- Named joint coordinates:
*** Begin section ***

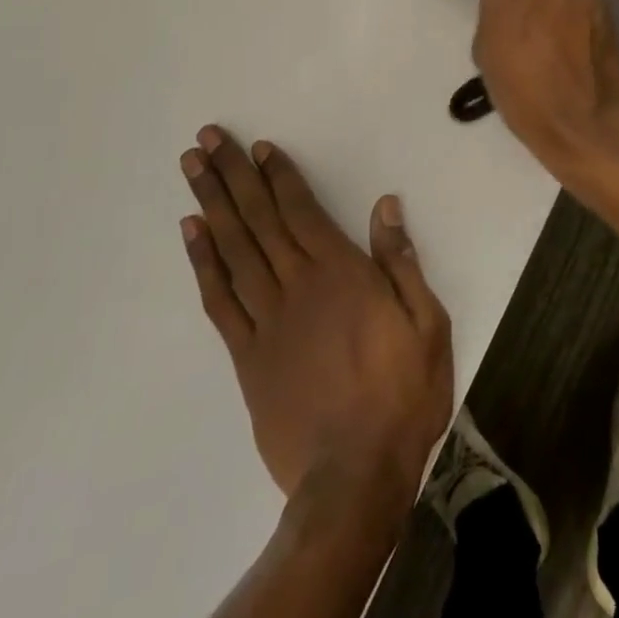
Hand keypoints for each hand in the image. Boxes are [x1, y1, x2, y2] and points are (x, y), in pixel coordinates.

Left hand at [181, 126, 453, 506]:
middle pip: (259, 219)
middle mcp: (297, 285)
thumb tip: (385, 206)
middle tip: (206, 139)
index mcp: (341, 273)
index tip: (257, 147)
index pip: (301, 210)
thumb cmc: (401, 394)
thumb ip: (402, 261)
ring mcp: (266, 320)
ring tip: (191, 170)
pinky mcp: (247, 357)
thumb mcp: (427, 323)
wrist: (354, 477)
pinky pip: (220, 300)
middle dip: (232, 175)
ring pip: (233, 250)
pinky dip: (203, 263)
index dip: (278, 175)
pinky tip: (191, 234)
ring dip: (212, 204)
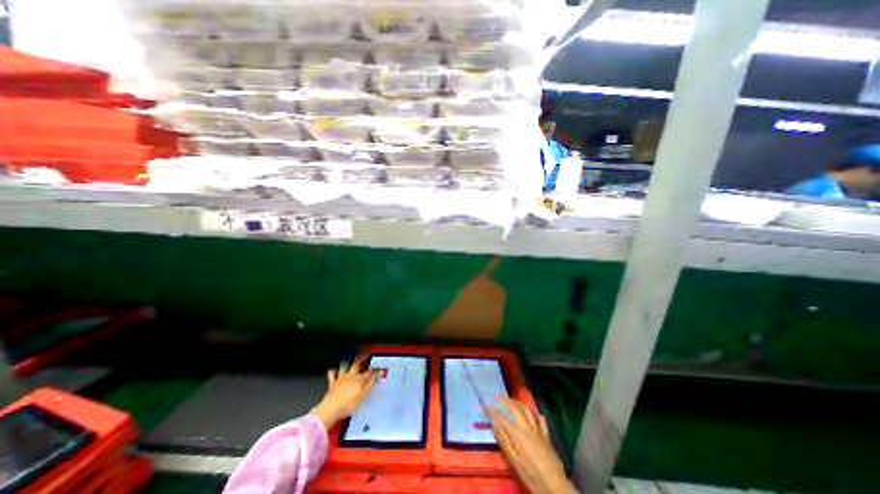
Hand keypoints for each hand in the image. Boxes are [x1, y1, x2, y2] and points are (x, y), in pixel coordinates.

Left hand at [312, 357, 377, 429]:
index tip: (378, 368)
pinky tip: (334, 370)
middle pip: (356, 364)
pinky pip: (332, 373)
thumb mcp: (363, 396)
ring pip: (344, 366)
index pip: (369, 372)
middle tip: (364, 354)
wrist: (331, 409)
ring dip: (347, 363)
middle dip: (361, 358)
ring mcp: (341, 378)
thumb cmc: (349, 404)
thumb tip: (378, 375)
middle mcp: (351, 376)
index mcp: (359, 379)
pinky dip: (333, 371)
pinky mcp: (332, 382)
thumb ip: (371, 384)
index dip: (374, 369)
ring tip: (349, 361)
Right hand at [485, 397, 574, 493]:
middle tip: (498, 396)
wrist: (555, 484)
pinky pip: (541, 420)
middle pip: (515, 408)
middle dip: (505, 400)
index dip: (493, 411)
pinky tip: (534, 413)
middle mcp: (527, 427)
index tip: (485, 405)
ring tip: (511, 400)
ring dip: (518, 402)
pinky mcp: (546, 435)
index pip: (502, 418)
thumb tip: (494, 426)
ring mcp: (538, 430)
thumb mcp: (514, 462)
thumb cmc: (532, 475)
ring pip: (527, 410)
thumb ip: (504, 442)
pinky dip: (536, 414)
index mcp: (517, 434)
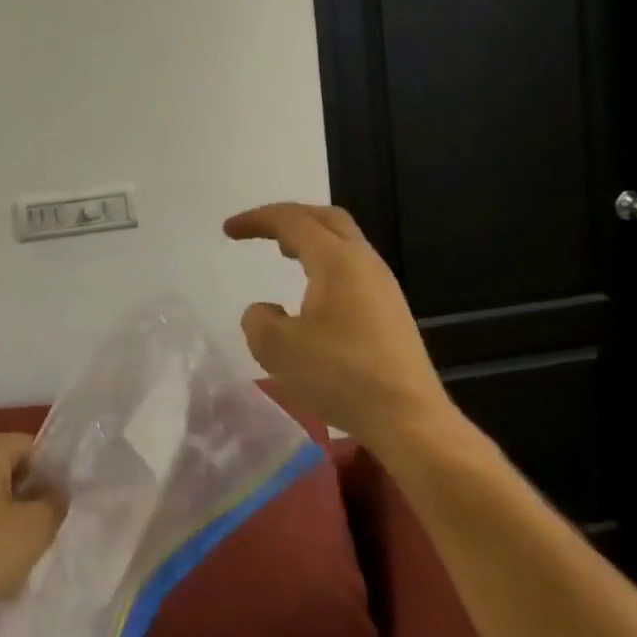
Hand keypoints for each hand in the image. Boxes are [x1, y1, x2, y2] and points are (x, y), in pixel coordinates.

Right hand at [224, 202, 453, 452]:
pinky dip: (324, 263)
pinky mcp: (390, 311)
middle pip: (327, 219)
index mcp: (336, 261)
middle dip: (289, 217)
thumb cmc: (340, 375)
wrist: (407, 418)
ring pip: (344, 243)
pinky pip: (352, 268)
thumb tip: (266, 310)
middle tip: (260, 229)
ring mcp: (383, 287)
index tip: (228, 230)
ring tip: (283, 252)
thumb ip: (258, 320)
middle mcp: (364, 263)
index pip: (292, 221)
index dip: (257, 220)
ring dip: (310, 240)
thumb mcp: (277, 348)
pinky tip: (312, 291)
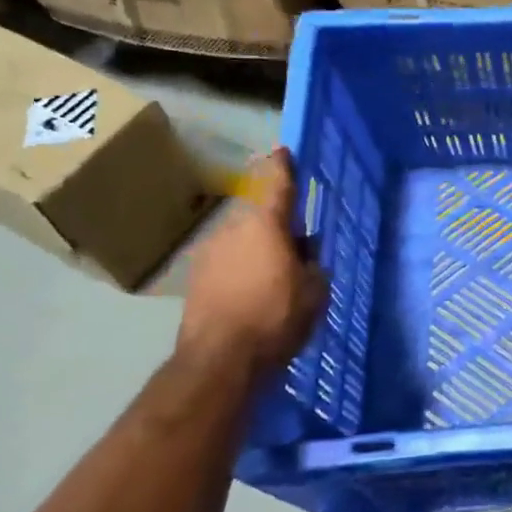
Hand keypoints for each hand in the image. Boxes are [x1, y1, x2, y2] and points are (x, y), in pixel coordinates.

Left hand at [179, 149, 327, 372]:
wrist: (220, 360)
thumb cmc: (277, 316)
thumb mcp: (315, 289)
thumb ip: (312, 262)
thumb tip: (303, 250)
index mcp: (265, 223)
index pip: (277, 182)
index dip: (284, 165)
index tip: (285, 151)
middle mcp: (232, 228)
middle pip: (259, 215)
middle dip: (278, 225)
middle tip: (299, 248)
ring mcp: (208, 253)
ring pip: (242, 240)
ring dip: (259, 249)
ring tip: (277, 276)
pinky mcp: (196, 279)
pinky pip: (228, 262)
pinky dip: (243, 270)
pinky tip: (255, 294)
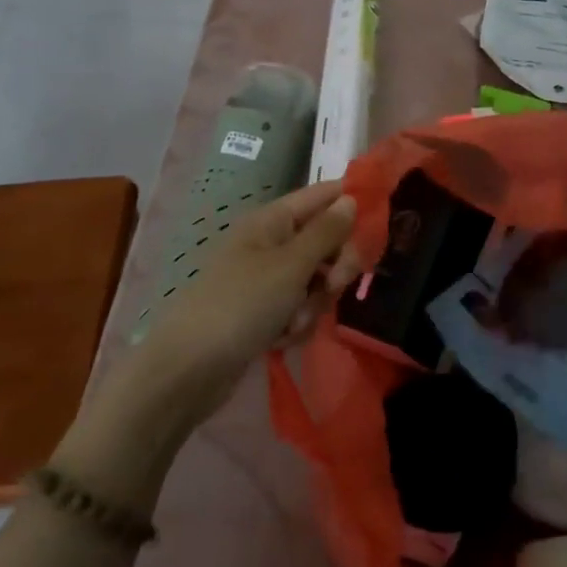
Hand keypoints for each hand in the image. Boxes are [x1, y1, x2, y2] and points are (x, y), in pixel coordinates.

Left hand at [136, 180, 360, 421]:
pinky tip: (281, 341)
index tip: (381, 224)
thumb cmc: (240, 305)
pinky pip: (299, 308)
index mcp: (273, 220)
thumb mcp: (291, 265)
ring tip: (293, 323)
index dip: (352, 203)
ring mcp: (266, 279)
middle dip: (334, 266)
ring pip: (316, 280)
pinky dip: (296, 324)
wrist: (186, 371)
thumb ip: (327, 231)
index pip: (323, 195)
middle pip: (325, 240)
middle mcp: (271, 243)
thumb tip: (351, 199)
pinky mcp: (263, 313)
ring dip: (314, 303)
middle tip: (333, 285)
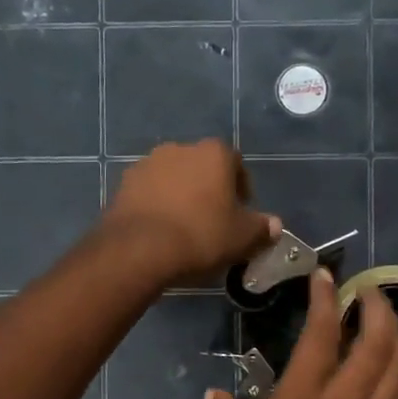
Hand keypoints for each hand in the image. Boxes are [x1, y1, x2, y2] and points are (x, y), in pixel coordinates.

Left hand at [103, 140, 278, 286]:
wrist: (139, 249)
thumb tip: (274, 225)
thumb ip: (261, 228)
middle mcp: (179, 149)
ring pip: (173, 178)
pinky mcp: (123, 185)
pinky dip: (157, 205)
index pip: (235, 162)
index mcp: (213, 153)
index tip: (241, 210)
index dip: (241, 186)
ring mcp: (147, 164)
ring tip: (184, 226)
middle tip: (214, 219)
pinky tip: (161, 230)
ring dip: (181, 195)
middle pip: (201, 167)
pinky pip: (149, 193)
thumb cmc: (201, 236)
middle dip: (209, 188)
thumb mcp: (242, 238)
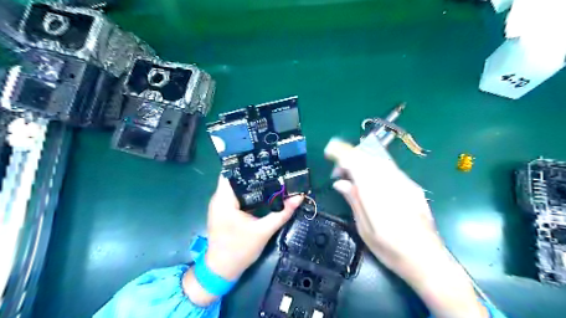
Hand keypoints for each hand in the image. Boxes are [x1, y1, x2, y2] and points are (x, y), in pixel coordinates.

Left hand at [184, 175, 302, 305]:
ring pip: (236, 186)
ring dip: (252, 181)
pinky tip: (263, 190)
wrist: (222, 271)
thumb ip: (282, 213)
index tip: (264, 157)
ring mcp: (221, 205)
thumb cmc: (239, 250)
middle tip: (272, 164)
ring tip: (270, 173)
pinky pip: (237, 195)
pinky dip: (249, 192)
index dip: (246, 163)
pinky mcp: (225, 211)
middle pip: (235, 177)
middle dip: (253, 171)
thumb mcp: (263, 231)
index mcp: (224, 199)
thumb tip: (299, 197)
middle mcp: (219, 198)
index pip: (231, 172)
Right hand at [325, 140, 488, 317]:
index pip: (357, 162)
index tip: (330, 152)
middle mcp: (391, 182)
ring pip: (380, 161)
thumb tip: (340, 182)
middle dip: (351, 157)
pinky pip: (390, 168)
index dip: (342, 153)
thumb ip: (354, 201)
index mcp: (376, 193)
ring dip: (363, 161)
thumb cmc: (391, 249)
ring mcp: (405, 183)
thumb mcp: (365, 229)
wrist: (428, 260)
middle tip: (340, 171)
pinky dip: (375, 167)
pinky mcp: (413, 187)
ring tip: (353, 175)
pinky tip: (372, 180)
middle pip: (368, 157)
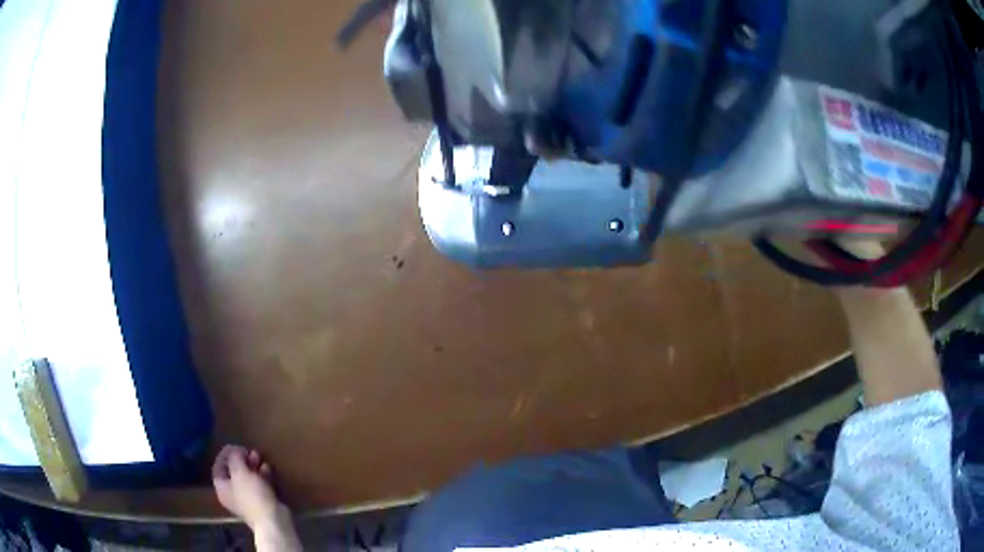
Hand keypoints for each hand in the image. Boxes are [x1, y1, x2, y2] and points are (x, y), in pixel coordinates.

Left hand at [212, 445, 282, 529]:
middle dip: (240, 459)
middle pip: (233, 472)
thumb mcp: (240, 472)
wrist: (272, 520)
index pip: (218, 466)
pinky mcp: (260, 501)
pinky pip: (258, 484)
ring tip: (259, 456)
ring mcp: (246, 499)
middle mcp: (231, 493)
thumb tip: (235, 451)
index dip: (225, 455)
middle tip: (249, 451)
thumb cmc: (251, 495)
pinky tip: (267, 468)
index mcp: (222, 487)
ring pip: (246, 477)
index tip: (236, 446)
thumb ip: (235, 458)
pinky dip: (261, 475)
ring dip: (252, 466)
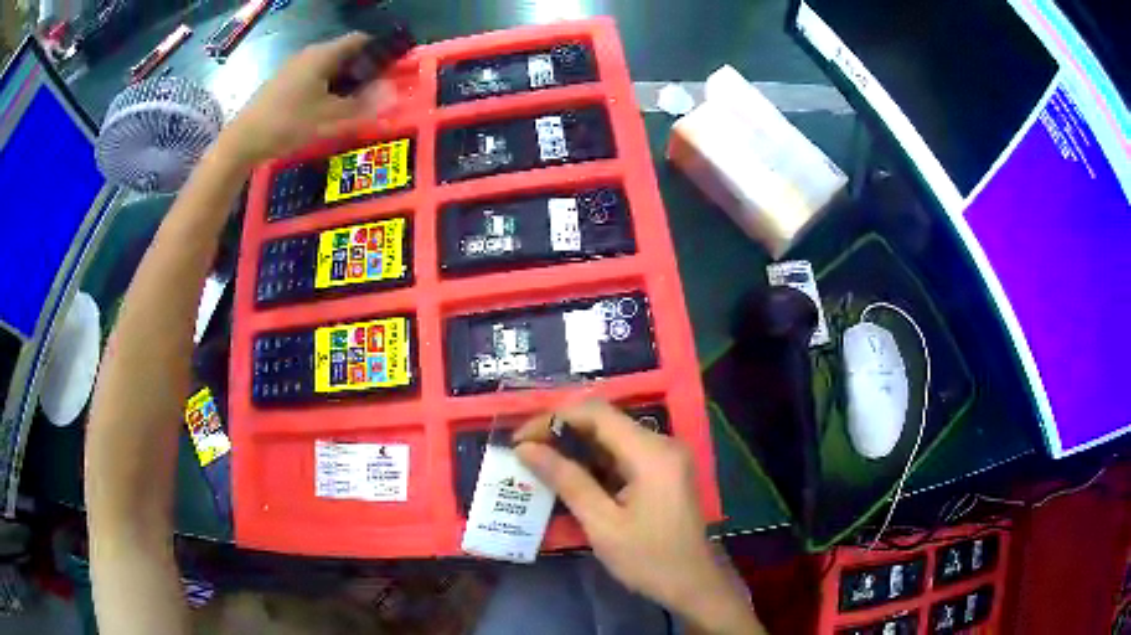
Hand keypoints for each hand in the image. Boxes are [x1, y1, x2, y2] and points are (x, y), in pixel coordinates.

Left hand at [220, 32, 396, 164]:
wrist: (242, 141)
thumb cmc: (287, 124)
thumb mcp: (330, 118)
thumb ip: (364, 105)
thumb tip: (395, 92)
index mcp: (323, 54)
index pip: (361, 40)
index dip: (379, 51)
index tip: (391, 70)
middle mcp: (309, 54)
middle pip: (345, 54)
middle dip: (363, 70)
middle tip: (374, 93)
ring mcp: (293, 68)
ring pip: (328, 68)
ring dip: (344, 82)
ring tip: (353, 105)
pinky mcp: (282, 83)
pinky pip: (313, 78)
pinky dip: (326, 89)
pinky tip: (325, 110)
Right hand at [514, 400, 763, 634]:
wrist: (694, 583)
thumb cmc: (649, 559)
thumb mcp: (602, 524)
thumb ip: (566, 480)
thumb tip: (525, 449)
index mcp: (651, 452)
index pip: (596, 413)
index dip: (553, 419)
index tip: (520, 439)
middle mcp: (662, 443)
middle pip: (605, 421)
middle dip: (562, 432)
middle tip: (525, 451)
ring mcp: (666, 456)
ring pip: (613, 436)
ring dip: (576, 446)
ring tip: (539, 462)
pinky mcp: (664, 469)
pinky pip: (624, 453)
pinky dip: (595, 460)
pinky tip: (571, 476)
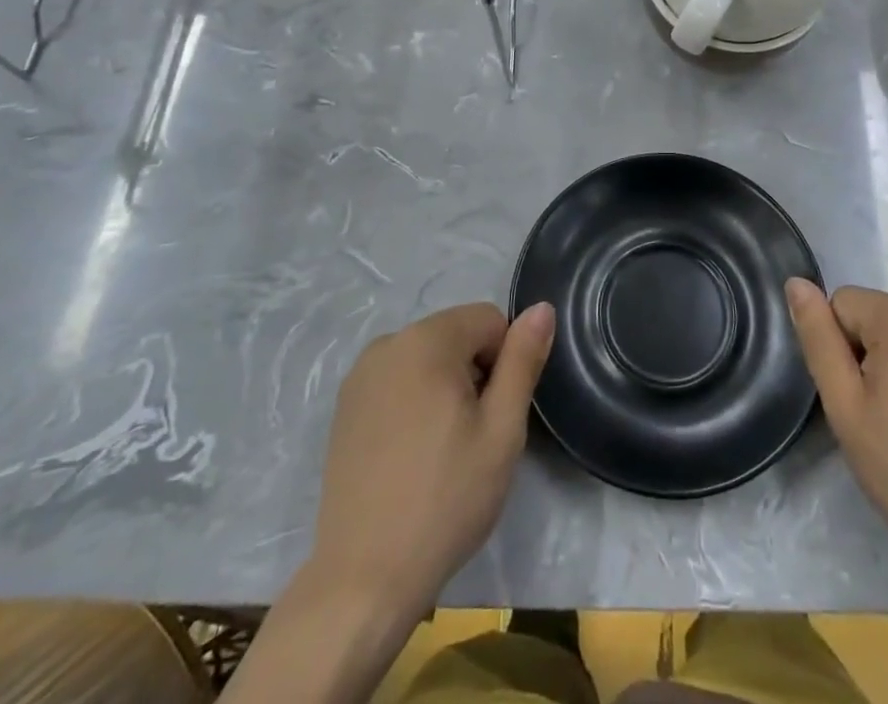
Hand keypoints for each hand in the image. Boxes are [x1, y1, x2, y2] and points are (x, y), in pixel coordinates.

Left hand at [310, 301, 554, 613]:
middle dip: (474, 374)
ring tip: (443, 450)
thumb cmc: (445, 499)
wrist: (364, 578)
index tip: (496, 415)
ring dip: (445, 388)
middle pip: (456, 335)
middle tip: (473, 438)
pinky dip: (414, 403)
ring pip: (427, 359)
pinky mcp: (345, 408)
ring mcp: (360, 376)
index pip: (489, 320)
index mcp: (427, 339)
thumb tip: (542, 308)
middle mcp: (388, 343)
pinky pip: (397, 382)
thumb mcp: (502, 430)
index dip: (506, 362)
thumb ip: (523, 360)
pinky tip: (412, 456)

*** End section ***

- Work to complete: Set down again, word for word, every line from the one with "pinky tip: (325, 110)" to the one with "ring dip: (445, 388)" in the entries above, and omit the pictures.

- Finished exercise:
pinky tip: (325, 110)
Right hand at [514, 400, 763, 634]:
wrist: (694, 583)
thumb cmc: (649, 559)
thumb mcp: (602, 524)
thumb ip: (566, 480)
thumb tip: (525, 449)
index mcp: (651, 452)
index pip: (596, 413)
index dip: (553, 419)
index tip: (520, 439)
middle mcp: (662, 443)
middle pip: (605, 421)
middle dip: (562, 432)
middle tip: (525, 451)
ring mcp: (666, 456)
ring pip: (613, 436)
ring dip: (576, 446)
ring tip: (539, 462)
pinky mcp: (664, 469)
pinky pip: (624, 453)
pinky dip: (595, 460)
pinky tip: (571, 476)
Hand keypoints for each hand in the image. Boxes are [x1, y1, x2, y2] and points are (x, y), in pixel coordinates.

Left hand at [310, 301, 554, 613]:
middle dip: (474, 374)
ring tip: (443, 450)
thumb cmc: (445, 499)
wrist: (364, 578)
index tip: (496, 415)
ring dip: (445, 388)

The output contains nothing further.